_ABOUT THIS TASK:_ Some entries follow. Reproduce exactly the lines starting at the one with "5) computer mouse top shell (499,177,557,217)" and stopping after the one with "white bottle [348, 448, 395, 517]".

Records from a dataset
= Beginning of Section =
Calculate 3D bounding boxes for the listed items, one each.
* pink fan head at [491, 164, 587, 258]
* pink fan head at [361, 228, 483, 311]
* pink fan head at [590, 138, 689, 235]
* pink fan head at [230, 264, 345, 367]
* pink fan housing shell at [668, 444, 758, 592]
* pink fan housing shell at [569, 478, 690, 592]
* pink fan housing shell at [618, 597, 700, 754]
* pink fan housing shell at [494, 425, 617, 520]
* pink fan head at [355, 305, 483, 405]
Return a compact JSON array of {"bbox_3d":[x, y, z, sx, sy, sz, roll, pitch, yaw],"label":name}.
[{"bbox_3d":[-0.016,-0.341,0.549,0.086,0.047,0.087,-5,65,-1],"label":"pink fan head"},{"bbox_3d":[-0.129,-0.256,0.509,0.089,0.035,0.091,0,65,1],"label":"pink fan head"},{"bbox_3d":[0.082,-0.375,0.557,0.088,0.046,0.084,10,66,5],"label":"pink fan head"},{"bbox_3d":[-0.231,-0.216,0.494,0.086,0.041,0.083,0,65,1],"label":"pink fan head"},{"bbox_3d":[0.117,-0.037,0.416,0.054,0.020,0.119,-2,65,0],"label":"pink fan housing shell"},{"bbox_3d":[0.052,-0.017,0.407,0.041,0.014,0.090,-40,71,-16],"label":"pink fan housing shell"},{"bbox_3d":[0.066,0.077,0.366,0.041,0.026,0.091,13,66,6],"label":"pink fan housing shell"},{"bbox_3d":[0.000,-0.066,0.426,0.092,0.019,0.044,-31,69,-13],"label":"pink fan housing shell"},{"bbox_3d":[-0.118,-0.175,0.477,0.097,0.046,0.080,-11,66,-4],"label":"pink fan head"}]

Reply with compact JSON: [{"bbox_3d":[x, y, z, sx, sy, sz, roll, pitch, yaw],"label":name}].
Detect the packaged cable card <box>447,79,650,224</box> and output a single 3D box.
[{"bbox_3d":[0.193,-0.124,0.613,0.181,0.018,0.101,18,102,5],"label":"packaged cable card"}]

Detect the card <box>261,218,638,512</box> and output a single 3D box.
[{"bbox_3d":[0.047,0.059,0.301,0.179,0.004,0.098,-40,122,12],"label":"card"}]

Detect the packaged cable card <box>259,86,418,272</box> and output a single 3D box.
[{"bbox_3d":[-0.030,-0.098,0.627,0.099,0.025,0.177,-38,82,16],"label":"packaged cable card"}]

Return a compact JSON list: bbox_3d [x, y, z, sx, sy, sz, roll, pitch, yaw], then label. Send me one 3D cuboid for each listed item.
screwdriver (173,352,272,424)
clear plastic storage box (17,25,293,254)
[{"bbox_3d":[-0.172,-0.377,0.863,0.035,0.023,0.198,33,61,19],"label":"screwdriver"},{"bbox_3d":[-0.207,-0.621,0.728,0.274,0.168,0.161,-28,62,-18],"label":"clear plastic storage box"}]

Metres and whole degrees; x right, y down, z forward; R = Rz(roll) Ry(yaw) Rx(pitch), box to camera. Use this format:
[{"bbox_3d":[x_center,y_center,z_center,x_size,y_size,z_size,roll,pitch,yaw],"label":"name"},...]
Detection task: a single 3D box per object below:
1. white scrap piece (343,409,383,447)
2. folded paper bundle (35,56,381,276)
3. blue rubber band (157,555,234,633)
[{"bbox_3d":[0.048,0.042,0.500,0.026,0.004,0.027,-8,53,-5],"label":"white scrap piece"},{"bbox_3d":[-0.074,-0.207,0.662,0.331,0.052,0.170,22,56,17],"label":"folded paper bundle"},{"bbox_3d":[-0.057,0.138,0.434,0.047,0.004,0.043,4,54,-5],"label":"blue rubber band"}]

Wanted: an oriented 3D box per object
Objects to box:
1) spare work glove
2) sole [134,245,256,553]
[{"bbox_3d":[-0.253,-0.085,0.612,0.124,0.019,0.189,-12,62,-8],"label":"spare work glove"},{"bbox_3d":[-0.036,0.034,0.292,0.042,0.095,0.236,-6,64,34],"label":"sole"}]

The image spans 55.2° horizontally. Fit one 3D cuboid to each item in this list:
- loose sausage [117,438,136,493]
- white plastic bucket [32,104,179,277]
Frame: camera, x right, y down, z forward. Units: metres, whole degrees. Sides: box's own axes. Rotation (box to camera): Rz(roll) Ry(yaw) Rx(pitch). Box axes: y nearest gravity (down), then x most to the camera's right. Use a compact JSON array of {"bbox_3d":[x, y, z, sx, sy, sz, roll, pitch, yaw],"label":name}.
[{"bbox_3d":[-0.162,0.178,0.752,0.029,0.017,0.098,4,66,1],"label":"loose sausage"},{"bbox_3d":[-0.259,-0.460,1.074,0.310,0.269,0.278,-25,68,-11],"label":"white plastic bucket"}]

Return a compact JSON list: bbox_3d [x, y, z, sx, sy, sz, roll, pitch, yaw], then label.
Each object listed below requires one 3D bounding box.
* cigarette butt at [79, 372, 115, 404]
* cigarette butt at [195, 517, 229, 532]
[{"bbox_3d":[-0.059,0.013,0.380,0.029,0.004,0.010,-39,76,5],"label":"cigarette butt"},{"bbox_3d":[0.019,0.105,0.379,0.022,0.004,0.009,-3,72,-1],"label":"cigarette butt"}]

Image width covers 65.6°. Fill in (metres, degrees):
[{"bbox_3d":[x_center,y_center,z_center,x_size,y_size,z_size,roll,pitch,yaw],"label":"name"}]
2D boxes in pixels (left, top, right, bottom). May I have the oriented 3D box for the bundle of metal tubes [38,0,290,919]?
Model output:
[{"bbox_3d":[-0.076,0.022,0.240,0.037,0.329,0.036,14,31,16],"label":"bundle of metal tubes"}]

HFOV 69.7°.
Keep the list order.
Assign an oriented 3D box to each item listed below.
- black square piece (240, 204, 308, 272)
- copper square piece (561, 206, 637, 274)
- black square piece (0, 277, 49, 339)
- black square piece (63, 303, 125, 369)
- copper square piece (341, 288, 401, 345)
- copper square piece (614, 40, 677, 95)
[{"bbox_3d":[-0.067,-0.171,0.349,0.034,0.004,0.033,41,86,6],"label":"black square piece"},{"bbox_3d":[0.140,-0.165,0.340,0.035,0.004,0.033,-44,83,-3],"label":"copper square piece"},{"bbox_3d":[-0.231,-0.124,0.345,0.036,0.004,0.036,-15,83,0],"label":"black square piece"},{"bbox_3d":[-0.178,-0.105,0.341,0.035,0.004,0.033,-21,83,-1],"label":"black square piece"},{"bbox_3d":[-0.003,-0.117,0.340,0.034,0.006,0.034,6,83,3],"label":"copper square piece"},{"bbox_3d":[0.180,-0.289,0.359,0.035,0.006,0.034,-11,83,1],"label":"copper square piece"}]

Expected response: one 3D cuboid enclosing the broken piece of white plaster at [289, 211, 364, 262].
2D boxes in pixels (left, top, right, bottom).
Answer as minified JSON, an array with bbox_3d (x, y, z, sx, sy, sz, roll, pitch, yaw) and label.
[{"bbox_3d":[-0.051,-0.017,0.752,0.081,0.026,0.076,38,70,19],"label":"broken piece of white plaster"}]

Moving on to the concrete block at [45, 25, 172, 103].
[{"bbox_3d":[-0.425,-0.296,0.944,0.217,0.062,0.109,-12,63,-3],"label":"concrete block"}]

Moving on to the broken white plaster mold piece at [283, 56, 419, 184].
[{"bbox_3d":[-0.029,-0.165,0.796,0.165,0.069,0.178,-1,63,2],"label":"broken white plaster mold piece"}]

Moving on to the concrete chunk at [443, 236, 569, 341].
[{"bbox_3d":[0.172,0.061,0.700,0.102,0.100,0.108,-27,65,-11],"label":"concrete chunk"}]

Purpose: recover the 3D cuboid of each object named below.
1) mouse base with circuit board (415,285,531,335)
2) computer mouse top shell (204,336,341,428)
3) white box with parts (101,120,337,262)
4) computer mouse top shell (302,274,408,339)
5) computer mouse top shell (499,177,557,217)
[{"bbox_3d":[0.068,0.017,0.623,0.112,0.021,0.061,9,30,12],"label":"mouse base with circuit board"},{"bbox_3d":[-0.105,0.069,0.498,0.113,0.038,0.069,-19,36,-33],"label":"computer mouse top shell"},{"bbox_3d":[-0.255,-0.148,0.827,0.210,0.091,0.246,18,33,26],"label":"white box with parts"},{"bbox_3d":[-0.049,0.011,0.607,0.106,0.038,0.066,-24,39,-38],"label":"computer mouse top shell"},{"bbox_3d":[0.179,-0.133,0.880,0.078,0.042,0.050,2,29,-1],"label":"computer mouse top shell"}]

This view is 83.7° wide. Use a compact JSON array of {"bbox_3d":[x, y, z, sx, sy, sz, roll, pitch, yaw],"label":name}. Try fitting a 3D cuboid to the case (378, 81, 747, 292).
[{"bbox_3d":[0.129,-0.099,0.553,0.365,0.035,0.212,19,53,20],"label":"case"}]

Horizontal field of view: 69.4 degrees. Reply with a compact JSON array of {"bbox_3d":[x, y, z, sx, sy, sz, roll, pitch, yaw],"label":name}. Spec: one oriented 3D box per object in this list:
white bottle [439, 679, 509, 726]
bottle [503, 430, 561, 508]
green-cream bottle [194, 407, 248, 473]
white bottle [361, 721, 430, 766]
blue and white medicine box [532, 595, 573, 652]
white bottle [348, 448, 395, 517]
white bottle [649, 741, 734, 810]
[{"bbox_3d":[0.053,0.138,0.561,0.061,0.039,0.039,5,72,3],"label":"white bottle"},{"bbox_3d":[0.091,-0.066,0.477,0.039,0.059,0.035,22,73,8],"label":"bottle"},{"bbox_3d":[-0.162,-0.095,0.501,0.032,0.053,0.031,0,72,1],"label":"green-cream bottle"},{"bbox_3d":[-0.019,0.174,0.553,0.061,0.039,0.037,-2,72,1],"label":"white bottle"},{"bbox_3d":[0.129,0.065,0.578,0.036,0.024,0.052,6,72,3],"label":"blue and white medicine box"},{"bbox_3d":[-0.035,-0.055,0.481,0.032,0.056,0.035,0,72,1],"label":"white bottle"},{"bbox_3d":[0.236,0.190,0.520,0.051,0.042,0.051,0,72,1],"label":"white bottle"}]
= End of Section =
_RESULT OF THIS EXERCISE:_
5) computer mouse top shell (499,177,557,217)
[{"bbox_3d":[0.068,0.017,0.623,0.112,0.021,0.061,9,30,12],"label":"mouse base with circuit board"},{"bbox_3d":[-0.105,0.069,0.498,0.113,0.038,0.069,-19,36,-33],"label":"computer mouse top shell"},{"bbox_3d":[-0.255,-0.148,0.827,0.210,0.091,0.246,18,33,26],"label":"white box with parts"},{"bbox_3d":[-0.049,0.011,0.607,0.106,0.038,0.066,-24,39,-38],"label":"computer mouse top shell"},{"bbox_3d":[0.179,-0.133,0.880,0.078,0.042,0.050,2,29,-1],"label":"computer mouse top shell"}]

This view is 83.7° wide. Use a compact JSON array of {"bbox_3d":[x, y, z, sx, sy, sz, roll, pitch, yaw],"label":name}. Try fitting a 3D cuboid to the case (378, 81, 747, 292).
[{"bbox_3d":[0.129,-0.099,0.553,0.365,0.035,0.212,19,53,20],"label":"case"}]

Horizontal field of view: 69.4 degrees. Reply with a compact JSON array of {"bbox_3d":[x, y, z, sx, sy, sz, roll, pitch, yaw],"label":name}. Spec: one oriented 3D box per object in this list:
white bottle [439, 679, 509, 726]
bottle [503, 430, 561, 508]
green-cream bottle [194, 407, 248, 473]
white bottle [361, 721, 430, 766]
blue and white medicine box [532, 595, 573, 652]
white bottle [348, 448, 395, 517]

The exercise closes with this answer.